_Required work_
Report, as a bare number, how many lines of the material below contain the word "dill".

Data in this exercise START

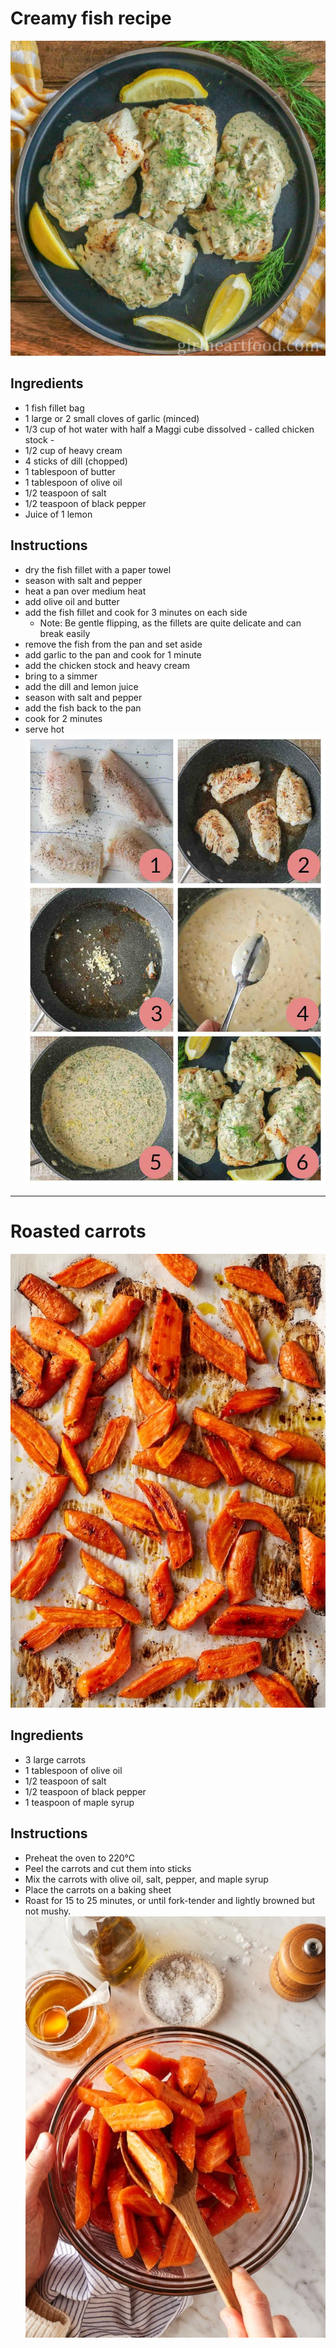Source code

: # Creamy fish recipe
![img_27.png](img_27.png ':size=350')


## Ingredients
- 1 fish fillet bag
- 1 large or 2 small cloves of garlic (minced)
- 1/3 cup of hot water with half a Maggi cube dissolved - called chicken stock - 
- 1/2 cup of heavy cream
- 4 sticks of dill (chopped)
- 1 tablespoon of butter
- 1 tablespoon of olive oil
- 1/2 teaspoon of salt
- 1/2 teaspoon of black pepper
- Juice of 1 lemon


## Instructions
- dry the fish fillet with a paper towel
- season with salt and pepper
- heat a pan over medium heat
- add olive oil and butter
- add the fish fillet and cook for 3 minutes on each side
  - Note: Be gentle flipping, as the fillets are quite delicate and can break easily
- remove the fish from the pan and set aside
- add garlic to the pan and cook for 1 minute
- add the chicken stock and heavy cream
- bring to a simmer
- add the dill and lemon juice
- season with salt and pepper
- add the fish back to the pan
- cook for 2 minutes
- serve hot
![img_26.png](img_26.png ':size=400')


---

# Roasted carrots
![img_29.png](img_29.png ':size=300')

## Ingredients
- 3 large carrots
- 1 tablespoon of olive oil
- 1/2 teaspoon of salt
- 1/2 teaspoon of black pepper
- 1 teaspoon of maple syrup

## Instructions
- Preheat the oven to 220°C
- Peel the carrots and cut them into sticks
- Mix the carrots with olive oil, salt, pepper, and maple syrup
- Place the carrots on a baking sheet
- Roast for 15 to 25 minutes, or until fork-tender and lightly browned but not mushy.
![img_28.png](img_28.png ':size=300')
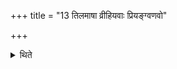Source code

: +++
title = "13 तिलमाषा व्रीहियवाः प्रियङ्ग्वणवो"

+++

<details><summary>थिते</summary>

13. (The herbs are as follows :) sesames, beans, rice, barley, Priyaṅgu and Aṇus, wheat, Veṇu, Śyāmāka, Nīvāra, Jartila Gavīdhuka, Markaṭaka. (From Veṇu onwards) should be known as wild.  

[^1]: From sesame upto wheat are considered as cultivated or belonging to village (Grāmya). The wild herbs are uncultivated.  
</details>
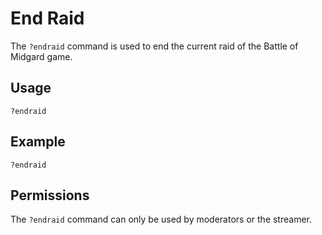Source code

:# End Raid

The `?endraid` command is used to end the current raid of the Battle of Midgard game.

## Usage

`?endraid`

## Example

`?endraid`

## Permissions

The `?endraid` command can only be used by moderators or the streamer.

Data in this exercise END

_Answer box_
2